Quarta, 01 Mai 2024

Na semana passada transcrevi dois poemas de Anna Akhmátova (1899-1966), Terra Natal e Tebas, que trazem uma curiosa indicação: foram escritos em 1961, em São Petersburgo, “no hospital perto do porto”. Hoje vamos explorar o que pode significar esta referência.

 

* Leia o artigo "Perto do porto (I)

 

A ligação mais direta – e sem graça – é que em 1961 Akhmátova já sofria de uma doença cardíaca e que realmente esteve em tratamento. Mas o curioso é que os poemas não são assinados do Hospital Kúibishev, onde esteve internada, mas de um hospital “perto do porto”. É daí que parte este Porto Literário.

 

Akhmátova faz parte de uma linhagem de autores de São Petersburgo que tem início com Alexander Púshkin (1799-1837), nascido cem anos antes dela, autor de O Cavalheiro de Bronze (1833), poema narrativo que dá início à literatura russa moderna. Também são de lá, olha só que time, Nikolai Gogol (1809-1952), Liev Tolstói (1828-1910) e Fiódor Dostoiévski (1821-1881). Essa centralidade da cidade na vida literária do país decorre porque ela foi criada – em 1703 – como uma janela (uma “claraboia”, conta o poeta Joseph Brodsky) para a Europa. O encontro de duas culturas por meio do porto de São Petersburgo promoveu o nascimento de uma das mais notáveis literaturas da história da humanidade.

 

Mais nova que seus conterrâneos clássicos, Akhmátova faz parte também de outra galeria de escritores, os que queriam tirar a poesia russa do beletrismo do XIX, movimento semelhante ao dos modernistas no Brasil. Após a Revolução de 1917, sua geração sofre um grande baque com a crescente perseguição de intelectuais e escritores, principalmente sob Stálin.
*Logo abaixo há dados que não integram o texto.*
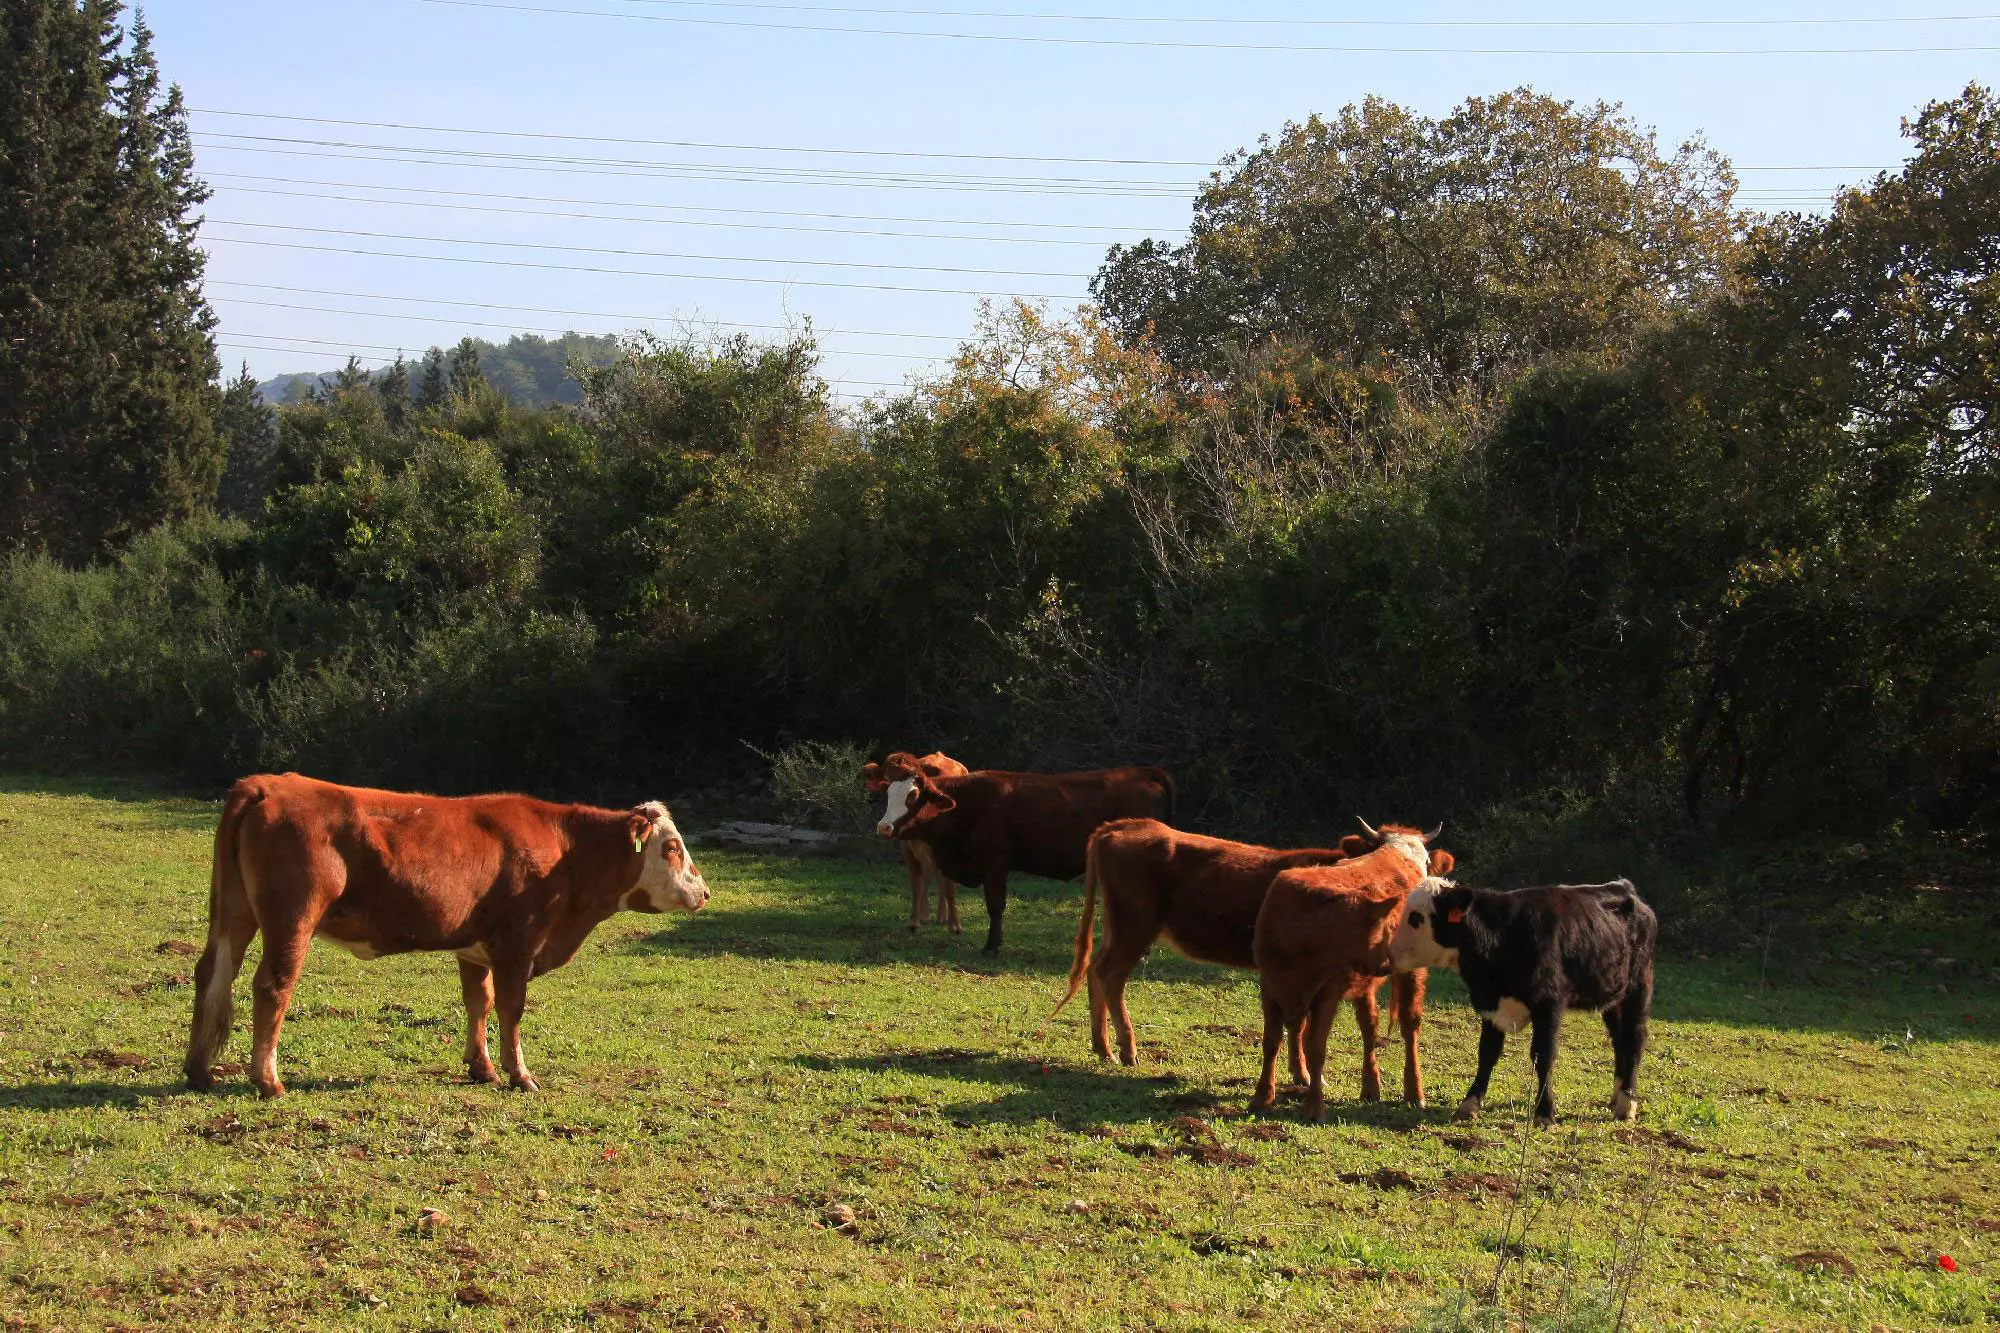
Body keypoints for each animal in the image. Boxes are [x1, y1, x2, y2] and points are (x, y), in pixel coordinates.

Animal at [182, 772, 712, 1096]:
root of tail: (266, 784)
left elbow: (478, 1002)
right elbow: (511, 1008)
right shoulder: (518, 943)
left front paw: (482, 1069)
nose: (705, 892)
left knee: (212, 974)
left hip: (232, 913)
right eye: (672, 847)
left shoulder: (475, 949)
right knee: (272, 986)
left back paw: (199, 1071)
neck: (567, 853)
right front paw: (521, 1075)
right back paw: (268, 1081)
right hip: (292, 918)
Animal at [864, 748, 972, 932]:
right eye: (887, 787)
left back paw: (942, 915)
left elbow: (950, 888)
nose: (884, 827)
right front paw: (915, 921)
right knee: (927, 878)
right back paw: (927, 915)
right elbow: (916, 885)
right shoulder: (907, 849)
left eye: (913, 795)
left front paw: (954, 924)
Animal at [1048, 816, 1376, 1064]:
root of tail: (1125, 824)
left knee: (1095, 970)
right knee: (1110, 974)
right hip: (1135, 927)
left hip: (1118, 928)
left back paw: (1103, 1048)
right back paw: (1128, 1051)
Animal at [1248, 816, 1456, 1112]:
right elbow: (1275, 1041)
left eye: (1428, 860)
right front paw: (1264, 1097)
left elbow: (1322, 1041)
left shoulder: (1334, 988)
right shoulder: (1273, 985)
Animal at [1392, 876, 1656, 1128]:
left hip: (1638, 988)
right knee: (1619, 1042)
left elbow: (1543, 1056)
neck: (1504, 935)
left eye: (1416, 917)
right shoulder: (1491, 1007)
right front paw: (1469, 1104)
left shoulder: (1548, 1006)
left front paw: (1545, 1114)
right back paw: (1616, 1098)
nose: (1389, 952)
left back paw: (1627, 1104)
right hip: (1612, 997)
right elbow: (1487, 1053)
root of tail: (1625, 888)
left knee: (1634, 1040)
Seu primeiro marido, Nicolái Gumilióv, é executado em 1921. O filho do casal, Liev, posteriormente seria condenado a anos de trabalhos forçados na Sibéria.

 

Ainda conforme Brodsky, escrevendo sobre a situação da viúva de Óssip Mandelshtám (outro escritor executado sob o stalinismo), a situação era a seguinte: “... nos anos 30 e 40 o regime produzia viúvas de escritores com tamanha eficiência que em meados dos anos 60 elas já eram em quantidade suficiente para organizar um sindicato”.

 

A partir dos anos 20 (sua primeira obra é de 1914) Akhmátova forja sua experiência pessoal à coletiva e transforma em poesia as perambulações de esposas e mães pelas prisões da União Soviética. Vem daí seu apelido de “musa lastimosa”. Perseguida, sua obra foi impedida de ser publicada (com exceção dos anos da 2ª Guerra, em que o tom de amor à terra de seus poemas foi usado pelo regime) e, assim como muitos intelectuais, como o próprio Brodsky, teve a chance de se exilar, mas nunca quis deixar sua amada Rússia. Talvez daí, dessa esquina do mundo, entre Rússia e Europa, entre o amor à terra e a liberdade fora dela, entre pertencer e viajar, que Akhmátova tenha identificado seus poemas como escritos perto do porto.  

 

Referências:

Anna Akhmátova. Antologia Poética. Seleção, tradução, apresentação e notas de Lauro Machado Coelho. Porto Alegre: L&PM, 2009.

 

Joseph Brodsky. A musa lastimosa e Nadezhda Mandelstam (1899-1980) – um obituário. In: Menos que um: Ensaios. Tradução de Sergio Flaksman. São Paulo: Companhia das Letras, 1994.